A resistência das classes trabalhadoras manifesta-se empresa a empresa ou em sectores tais como o aeronáutico, onde a política dos dirigentes sindicais custa a impor-se à acção dos trabalhadores e dos militantes, muitas vezes jovens. Ou, no caso dos pensionistas. Isto já levou à revogação do artigo 315.3 do Código Penal, ao indulto – parcial – dos Republicanos catalães, e ao facto do Estado ter assumido (pela primeira vez, em 80 anos) o desenterro das vítimas do Regime de Franco, ou ao aumento limitado do salário mínimo nacional (SMI – Salário Mínimo Interprofissional), mas a maioria das exigências permanece ainda estão em suspenso.

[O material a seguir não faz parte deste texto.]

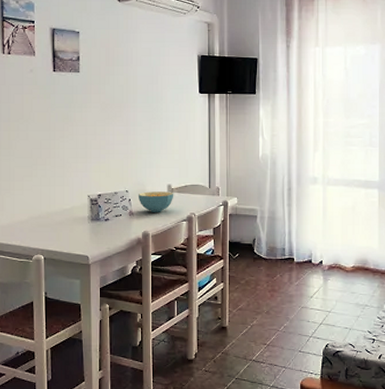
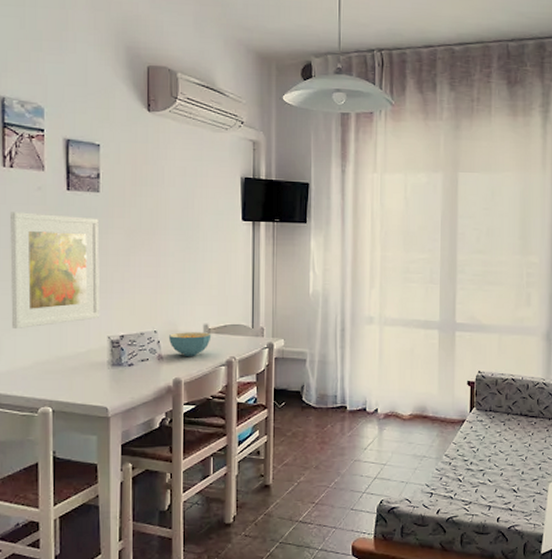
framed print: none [9,91,80,189] -> present [10,212,100,328]

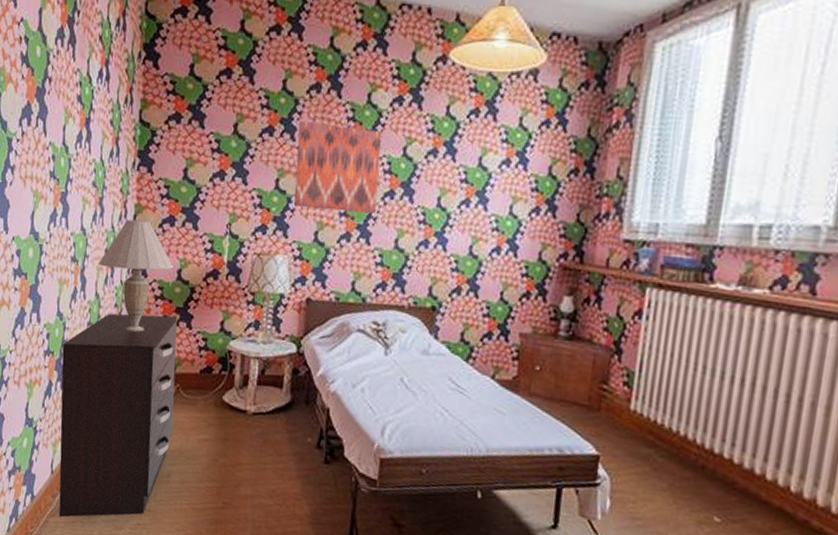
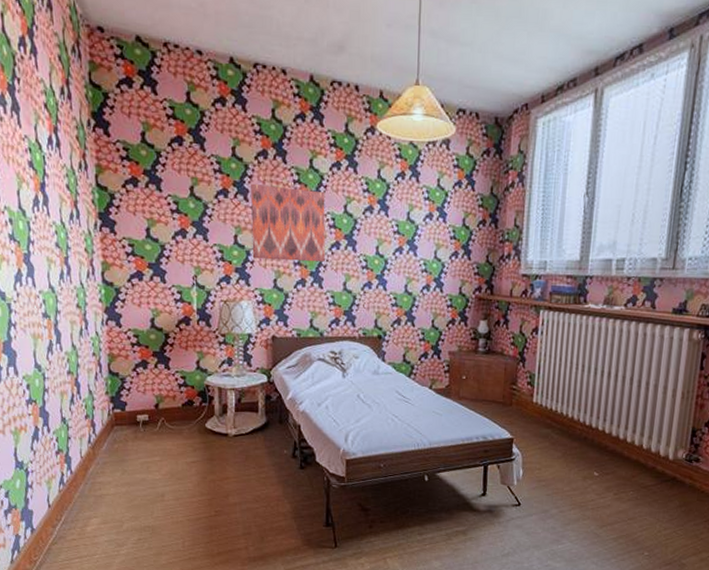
dresser: present [59,313,178,518] -> none [45,359,163,544]
table lamp: present [99,219,174,333] -> none [71,276,147,377]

Todos os dias, os trabalhadores descobrem que as suas reivindicações são repetidamente adiadas, diluídas ou ameaçadas com medidas contrárias.

Além disso, o Governo aparece cada vez mais como um joguete do capital financeiro. Basta ver o que está a acontecer com o preço da electricidade, ditado pelas multinacionais com a conivência da terceira Vice-Presidente do Governo. Este é um dos preços da pilhagem dos sectores públicos, executado de acordo com os bancos e a sua agência europeia.

É anunciado um novo ano lectivo, com aulas a metade e sem professores suficientes, com um Sistema de saúde em colapso que deixa cada vez mais sectores sem assistência, e em prol da sua privatização, com as reformas laborais ainda em vigor, o que facilita a onda de despedimentos anunciada e que já começou.

A execução dos Fundos europeus, também já iniciada, prometem uma nova vaga de desindustrialização e de desmantelamento das Administrações públicas.

O que estamos a dizer não é um exagero em relação à experiência da maioria da população. Temos de exprimir-nos de maneira clara, para ajudar à resistência a esta política, que tende a amplificar-se.

Este é o caso da marcha anunciada para Madrid das plataformas de pensionistas, exigindo uma auditoria das contas da Segurança Social, que revele as imensas verbas que o Estado deve devolver à Caixa de Pensões, e contra a aprovação nas Cortes (Parlamento) da chamada primeira tranche da reforma das pensões – aprovada pelo Governo a 24 de Agosto – ao contrário das reivindicações exigidas pelos pensionistas.

A partir deste jornal operário exortamos à participação ou apoio à mobilização dos pensionistas, a 16 de Outubro, de todos os sectores das classes trabalhadoras, da juventude e da população em geral.

Editorial do jornal Información obrera nº 361 (de 3 de Setembro de 2021), tribuna livre da luta de classes em cuja Comissão de redacção participam militantes do Partido Operário Socialista Internacionalista (POSI), Secção da 4ª Internacional no Estado espanhol.